W.K. Dickson Co. has made a strong case for Elkin owning, operating and maintaining the Ronda water system, or at least operating and maintaining the system under an inter-governmental agreement.

The Charlotte-based engineering firm explains why this should occur in a 68-page report on the company’s feasibility study on merging the two water systems, funded with a $50,000 state grant.

Except for buying water from some other system, Ronda’s only water source now is single well with decreasing productivity. One of the town’s two water storage tanks needs significant refurbishment or should be replaced.

The Ronda water system has fewer than 400 customers, with little likelihood of significant growth.

The report cited Ronda’s difficulty hiring and keeping certified staff to operate and maintain the water system.

Ronda has had problems collecting water bills.

In April, issues with the Ronda water system’s financial records were cited as a reason for the town’s 2017-18 audit not yet being completed.

The report said Ronda is at risk of being taken over by the N.C. Local Government Commission for failure to submit audit reports for several years. This takeover would include the Ronda water system.

The Ronda water system is on a state list of non-viable water systems. Despite the undesirability of this designation, it makes up to $3 million available as a grant from the state for improvements to the Ronda and Elkin water systems if Elkin assumes ownership of the Ronda system.

State funding policies support such mergers because of their resulting economies of scale and other efficiencies.

Elkin has infrastructure for providing Ronda the water it needs as a result of Ronda already buying more than half of its water from Elkin.

The W.K. Dickson Co. report indicates that the economic development potential of the Ronda area, especially near U.S. 421, will remain unrealized if the Ronda water system is not combined with a larger system.

Elkin is in the best position to make this happen.

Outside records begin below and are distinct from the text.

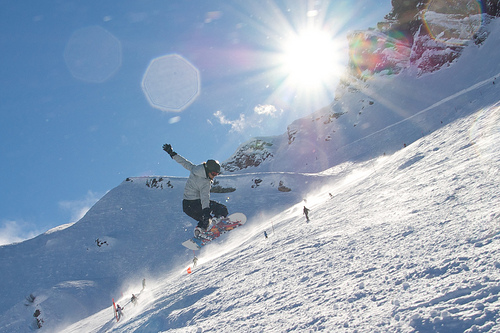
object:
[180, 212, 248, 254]
snowboard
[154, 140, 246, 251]
snow boarder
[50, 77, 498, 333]
ground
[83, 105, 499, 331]
snow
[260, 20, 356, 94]
sun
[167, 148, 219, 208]
jacket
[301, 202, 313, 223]
person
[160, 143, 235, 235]
snowboarder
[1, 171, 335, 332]
hill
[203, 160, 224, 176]
helmet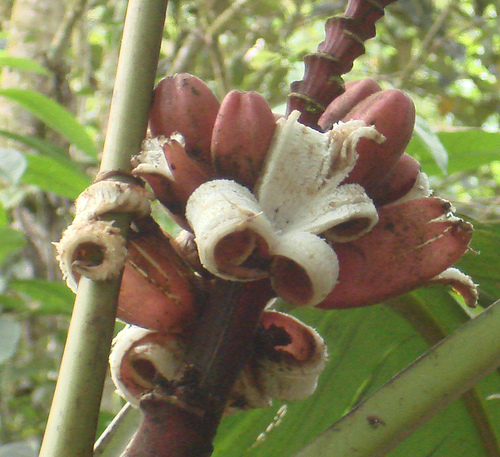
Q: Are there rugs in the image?
A: No, there are no rugs.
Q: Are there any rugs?
A: No, there are no rugs.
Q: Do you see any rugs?
A: No, there are no rugs.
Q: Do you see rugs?
A: No, there are no rugs.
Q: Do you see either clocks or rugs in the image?
A: No, there are no rugs or clocks.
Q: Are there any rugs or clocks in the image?
A: No, there are no rugs or clocks.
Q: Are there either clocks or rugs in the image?
A: No, there are no rugs or clocks.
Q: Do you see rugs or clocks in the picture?
A: No, there are no rugs or clocks.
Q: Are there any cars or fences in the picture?
A: No, there are no fences or cars.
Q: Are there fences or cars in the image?
A: No, there are no fences or cars.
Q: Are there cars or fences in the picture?
A: No, there are no fences or cars.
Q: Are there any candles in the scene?
A: No, there are no candles.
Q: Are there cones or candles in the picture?
A: No, there are no candles or cones.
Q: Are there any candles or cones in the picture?
A: No, there are no candles or cones.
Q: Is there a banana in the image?
A: Yes, there is a banana.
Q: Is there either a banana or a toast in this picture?
A: Yes, there is a banana.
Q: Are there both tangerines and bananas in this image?
A: No, there is a banana but no tangerines.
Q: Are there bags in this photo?
A: No, there are no bags.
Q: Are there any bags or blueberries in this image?
A: No, there are no bags or blueberries.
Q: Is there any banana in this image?
A: Yes, there is a banana.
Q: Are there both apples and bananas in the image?
A: No, there is a banana but no apples.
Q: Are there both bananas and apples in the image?
A: No, there is a banana but no apples.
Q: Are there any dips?
A: No, there are no dips.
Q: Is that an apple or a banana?
A: That is a banana.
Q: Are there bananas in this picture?
A: Yes, there is a banana.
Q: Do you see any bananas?
A: Yes, there is a banana.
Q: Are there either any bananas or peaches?
A: Yes, there is a banana.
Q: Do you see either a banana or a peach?
A: Yes, there is a banana.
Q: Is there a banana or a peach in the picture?
A: Yes, there is a banana.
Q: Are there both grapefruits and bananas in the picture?
A: No, there is a banana but no grapefruits.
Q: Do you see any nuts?
A: No, there are no nuts.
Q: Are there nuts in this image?
A: No, there are no nuts.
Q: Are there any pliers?
A: No, there are no pliers.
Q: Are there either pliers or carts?
A: No, there are no pliers or carts.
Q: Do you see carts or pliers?
A: No, there are no pliers or carts.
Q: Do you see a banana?
A: Yes, there is a banana.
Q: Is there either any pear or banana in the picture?
A: Yes, there is a banana.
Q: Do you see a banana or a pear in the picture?
A: Yes, there is a banana.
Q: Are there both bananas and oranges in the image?
A: No, there is a banana but no oranges.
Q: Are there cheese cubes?
A: No, there are no cheese cubes.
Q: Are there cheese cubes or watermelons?
A: No, there are no cheese cubes or watermelons.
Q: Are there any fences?
A: No, there are no fences.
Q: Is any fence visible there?
A: No, there are no fences.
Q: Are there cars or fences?
A: No, there are no fences or cars.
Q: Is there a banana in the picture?
A: Yes, there are bananas.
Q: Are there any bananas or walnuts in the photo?
A: Yes, there are bananas.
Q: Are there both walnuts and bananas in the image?
A: No, there are bananas but no walnuts.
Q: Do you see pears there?
A: No, there are no pears.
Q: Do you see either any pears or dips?
A: No, there are no pears or dips.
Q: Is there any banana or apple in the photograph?
A: Yes, there are bananas.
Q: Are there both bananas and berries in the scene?
A: No, there are bananas but no berries.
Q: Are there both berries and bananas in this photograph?
A: No, there are bananas but no berries.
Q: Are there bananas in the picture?
A: Yes, there are bananas.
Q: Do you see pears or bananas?
A: Yes, there are bananas.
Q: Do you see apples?
A: No, there are no apples.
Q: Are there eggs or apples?
A: No, there are no apples or eggs.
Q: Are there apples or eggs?
A: No, there are no apples or eggs.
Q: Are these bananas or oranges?
A: These are bananas.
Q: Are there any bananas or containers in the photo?
A: Yes, there is a banana.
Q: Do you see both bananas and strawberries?
A: No, there is a banana but no strawberries.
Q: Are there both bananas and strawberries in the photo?
A: No, there is a banana but no strawberries.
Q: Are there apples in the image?
A: No, there are no apples.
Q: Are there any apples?
A: No, there are no apples.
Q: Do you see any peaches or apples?
A: No, there are no apples or peaches.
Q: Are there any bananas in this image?
A: Yes, there is a banana.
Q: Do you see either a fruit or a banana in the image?
A: Yes, there is a banana.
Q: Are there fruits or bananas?
A: Yes, there is a banana.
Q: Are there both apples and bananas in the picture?
A: No, there is a banana but no apples.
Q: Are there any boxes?
A: No, there are no boxes.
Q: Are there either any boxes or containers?
A: No, there are no boxes or containers.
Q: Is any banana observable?
A: Yes, there is a banana.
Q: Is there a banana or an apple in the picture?
A: Yes, there is a banana.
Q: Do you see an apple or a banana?
A: Yes, there is a banana.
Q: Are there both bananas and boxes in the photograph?
A: No, there is a banana but no boxes.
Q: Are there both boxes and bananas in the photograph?
A: No, there is a banana but no boxes.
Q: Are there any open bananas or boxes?
A: Yes, there is an open banana.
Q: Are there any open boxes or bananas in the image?
A: Yes, there is an open banana.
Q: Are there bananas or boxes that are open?
A: Yes, the banana is open.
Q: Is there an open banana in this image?
A: Yes, there is an open banana.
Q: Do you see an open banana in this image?
A: Yes, there is an open banana.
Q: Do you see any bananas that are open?
A: Yes, there is a banana that is open.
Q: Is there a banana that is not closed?
A: Yes, there is a open banana.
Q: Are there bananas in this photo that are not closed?
A: Yes, there is a open banana.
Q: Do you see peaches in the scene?
A: No, there are no peaches.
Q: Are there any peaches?
A: No, there are no peaches.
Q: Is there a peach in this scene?
A: No, there are no peaches.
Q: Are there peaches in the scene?
A: No, there are no peaches.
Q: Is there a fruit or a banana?
A: Yes, there is a banana.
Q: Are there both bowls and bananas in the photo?
A: No, there is a banana but no bowls.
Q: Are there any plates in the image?
A: No, there are no plates.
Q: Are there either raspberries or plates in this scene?
A: No, there are no plates or raspberries.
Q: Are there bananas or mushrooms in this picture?
A: Yes, there is a banana.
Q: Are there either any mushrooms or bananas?
A: Yes, there is a banana.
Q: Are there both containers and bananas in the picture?
A: No, there is a banana but no containers.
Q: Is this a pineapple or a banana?
A: This is a banana.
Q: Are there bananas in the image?
A: Yes, there are bananas.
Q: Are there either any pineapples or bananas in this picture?
A: Yes, there are bananas.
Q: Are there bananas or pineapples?
A: Yes, there are bananas.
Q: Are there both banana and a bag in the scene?
A: No, there are bananas but no bags.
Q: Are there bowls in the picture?
A: No, there are no bowls.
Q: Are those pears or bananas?
A: Those are bananas.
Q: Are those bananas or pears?
A: Those are bananas.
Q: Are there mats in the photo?
A: No, there are no mats.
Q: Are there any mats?
A: No, there are no mats.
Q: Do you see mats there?
A: No, there are no mats.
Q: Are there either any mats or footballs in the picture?
A: No, there are no mats or footballs.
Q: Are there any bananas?
A: Yes, there are bananas.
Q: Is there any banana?
A: Yes, there are bananas.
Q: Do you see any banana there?
A: Yes, there are bananas.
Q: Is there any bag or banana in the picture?
A: Yes, there are bananas.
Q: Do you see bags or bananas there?
A: Yes, there are bananas.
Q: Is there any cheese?
A: No, there is no cheese.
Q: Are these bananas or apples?
A: These are bananas.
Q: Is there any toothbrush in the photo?
A: No, there are no toothbrushes.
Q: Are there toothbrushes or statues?
A: No, there are no toothbrushes or statues.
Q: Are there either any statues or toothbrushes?
A: No, there are no toothbrushes or statues.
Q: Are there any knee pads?
A: No, there are no knee pads.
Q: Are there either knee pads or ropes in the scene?
A: No, there are no knee pads or ropes.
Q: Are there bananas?
A: Yes, there are bananas.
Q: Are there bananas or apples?
A: Yes, there are bananas.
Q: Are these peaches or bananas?
A: These are bananas.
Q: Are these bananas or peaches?
A: These are bananas.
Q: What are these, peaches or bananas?
A: These are bananas.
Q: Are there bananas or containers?
A: Yes, there are bananas.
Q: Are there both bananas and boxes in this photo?
A: No, there are bananas but no boxes.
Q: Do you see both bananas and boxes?
A: No, there are bananas but no boxes.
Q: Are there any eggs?
A: No, there are no eggs.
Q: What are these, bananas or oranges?
A: These are bananas.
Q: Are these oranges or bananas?
A: These are bananas.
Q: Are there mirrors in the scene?
A: No, there are no mirrors.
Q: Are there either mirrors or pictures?
A: No, there are no mirrors or pictures.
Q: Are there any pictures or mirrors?
A: No, there are no mirrors or pictures.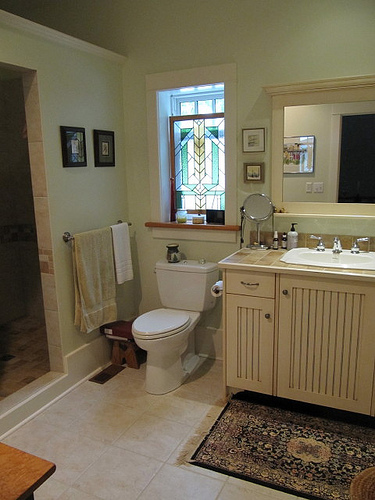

There’s reason to expect Wilkesboro or North Wilkesboro to extend their water lines to Ronda.

The report says Ronda water customers can expect their water rates to keep rising if the Ronda water system isn’t merged with the Elkin system.

Other municipalities in Wilkes County have demonstrated how hard it can be to give up control, even when it’s clearly the way to produce the best outcome.

Ronda officials should consider this as they ponder the proposed merger of the Ronda and Elkin water systems.